Starting today, we also will serve the commented, human-readable Content Signals Policy for any free customer zone that does not have an existing robots.txt file. In practice, that means a request to robots.txt on that domain would return the comments that define what content signals are. These comments are ignored by crawlers. Importantly, it will not include any Allow or Disallow directives, nor will not serve any actual content signals. The users are the ones to choose and express their actual preferences if and when they are ready to do so. Customers with an existing robots.txt file will see no change.
Zones on a free plan can turn off the Content Signals Policy in the Security Settings section of the Cloudflare dashboard, as well as via the Overview section.
To create your own content signals, just copy and paste the text that we help you generate at ContentSignals.org into your robots.txt file, or immediately deploy via the Deploy to Cloudflare button. You can alternatively turn on our managed robots.txt feature if you would like to express your preference to disallow training.
It’s important to remember that content signals express preferences; they are not technical countermeasures against scraping. Some companies might simply ignore them. If you are a website publisher seeking to control what others do with your content, we think it is best to combine your content signals with WAF rules and Bot Management .
While these Cloudflare features aim to make it easier to use, we want to encourage adoption by anyone, anywhere. In order to promote this practice, we are releasing this policy under a CC0 License , which allows anyone to implement and use it freely.
What’s next
Our customers are fully in the driver’s seat for what crawlers they want to allow and what they’d like to block. Some want to write for the superintelligence, others want more control: we think they should be the ones to decide.

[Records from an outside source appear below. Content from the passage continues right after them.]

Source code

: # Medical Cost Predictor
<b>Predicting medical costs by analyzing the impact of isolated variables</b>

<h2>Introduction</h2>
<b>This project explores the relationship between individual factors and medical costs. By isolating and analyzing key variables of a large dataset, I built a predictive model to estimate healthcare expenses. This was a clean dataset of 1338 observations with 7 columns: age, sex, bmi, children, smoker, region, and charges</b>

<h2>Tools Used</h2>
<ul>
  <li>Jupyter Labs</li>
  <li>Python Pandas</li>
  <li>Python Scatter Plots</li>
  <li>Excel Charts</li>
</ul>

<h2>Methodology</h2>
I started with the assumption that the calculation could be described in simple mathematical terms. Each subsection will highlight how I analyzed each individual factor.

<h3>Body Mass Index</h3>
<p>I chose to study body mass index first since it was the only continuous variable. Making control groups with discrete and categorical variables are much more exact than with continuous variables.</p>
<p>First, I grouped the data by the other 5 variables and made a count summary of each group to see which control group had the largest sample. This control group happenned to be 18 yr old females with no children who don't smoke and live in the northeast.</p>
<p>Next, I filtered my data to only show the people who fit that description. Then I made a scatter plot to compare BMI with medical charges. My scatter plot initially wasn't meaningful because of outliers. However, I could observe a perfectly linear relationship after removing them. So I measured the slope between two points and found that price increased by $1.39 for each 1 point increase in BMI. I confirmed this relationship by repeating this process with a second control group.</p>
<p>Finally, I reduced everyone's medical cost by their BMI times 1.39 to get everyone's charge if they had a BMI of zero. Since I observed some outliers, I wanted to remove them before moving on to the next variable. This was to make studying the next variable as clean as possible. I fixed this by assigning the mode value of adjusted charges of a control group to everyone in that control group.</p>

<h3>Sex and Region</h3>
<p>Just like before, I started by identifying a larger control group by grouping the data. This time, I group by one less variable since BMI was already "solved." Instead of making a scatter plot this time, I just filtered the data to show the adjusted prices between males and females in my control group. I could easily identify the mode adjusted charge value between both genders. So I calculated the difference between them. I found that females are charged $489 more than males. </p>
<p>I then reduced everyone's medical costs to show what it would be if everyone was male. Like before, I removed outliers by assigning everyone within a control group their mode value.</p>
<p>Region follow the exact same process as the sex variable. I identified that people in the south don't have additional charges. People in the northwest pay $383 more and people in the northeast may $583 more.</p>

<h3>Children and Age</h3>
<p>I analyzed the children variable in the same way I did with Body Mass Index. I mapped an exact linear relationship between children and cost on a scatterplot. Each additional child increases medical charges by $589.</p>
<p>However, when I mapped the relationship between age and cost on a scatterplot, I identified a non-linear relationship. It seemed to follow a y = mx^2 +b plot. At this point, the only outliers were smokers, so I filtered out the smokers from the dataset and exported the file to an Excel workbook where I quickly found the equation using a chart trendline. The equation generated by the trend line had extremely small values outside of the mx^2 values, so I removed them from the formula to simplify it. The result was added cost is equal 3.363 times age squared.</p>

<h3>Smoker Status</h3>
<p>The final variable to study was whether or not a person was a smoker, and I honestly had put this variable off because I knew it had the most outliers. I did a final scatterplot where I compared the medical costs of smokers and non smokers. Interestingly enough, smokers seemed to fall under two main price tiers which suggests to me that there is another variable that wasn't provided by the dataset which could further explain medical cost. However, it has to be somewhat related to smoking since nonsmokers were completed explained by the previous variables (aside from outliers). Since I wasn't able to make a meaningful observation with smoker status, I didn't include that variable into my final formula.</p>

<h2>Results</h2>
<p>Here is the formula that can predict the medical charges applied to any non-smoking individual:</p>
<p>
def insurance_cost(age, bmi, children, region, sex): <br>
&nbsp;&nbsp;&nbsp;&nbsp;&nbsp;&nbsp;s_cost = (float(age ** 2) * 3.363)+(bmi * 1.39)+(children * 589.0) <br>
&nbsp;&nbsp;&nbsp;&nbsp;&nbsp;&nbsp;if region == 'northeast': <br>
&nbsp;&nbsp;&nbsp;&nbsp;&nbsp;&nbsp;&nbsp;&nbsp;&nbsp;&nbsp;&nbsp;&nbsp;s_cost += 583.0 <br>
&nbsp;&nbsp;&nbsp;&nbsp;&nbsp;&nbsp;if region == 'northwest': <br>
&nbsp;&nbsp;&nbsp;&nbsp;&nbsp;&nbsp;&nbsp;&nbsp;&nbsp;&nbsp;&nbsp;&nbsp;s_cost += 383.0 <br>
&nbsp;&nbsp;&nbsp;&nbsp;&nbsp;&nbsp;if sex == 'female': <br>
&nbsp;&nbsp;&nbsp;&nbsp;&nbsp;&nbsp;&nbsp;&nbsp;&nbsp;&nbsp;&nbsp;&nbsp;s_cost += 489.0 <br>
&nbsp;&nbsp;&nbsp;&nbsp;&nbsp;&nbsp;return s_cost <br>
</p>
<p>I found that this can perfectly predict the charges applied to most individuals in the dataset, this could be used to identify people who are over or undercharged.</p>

Content signals allow anyone to express how they want their content to be used after it has been accessed. Enabling the ability to express preferences was overdue.
We know there’s more work to do. Signaling the rules of the road only works if others recognize those rules. That’s why we’ll continue to work in standards bodies to develop and standardize solutions that meet the needs of our customers and are accepted by the broader Internet community.
We hope you’ll join us in these efforts: the open web is worth fighting for.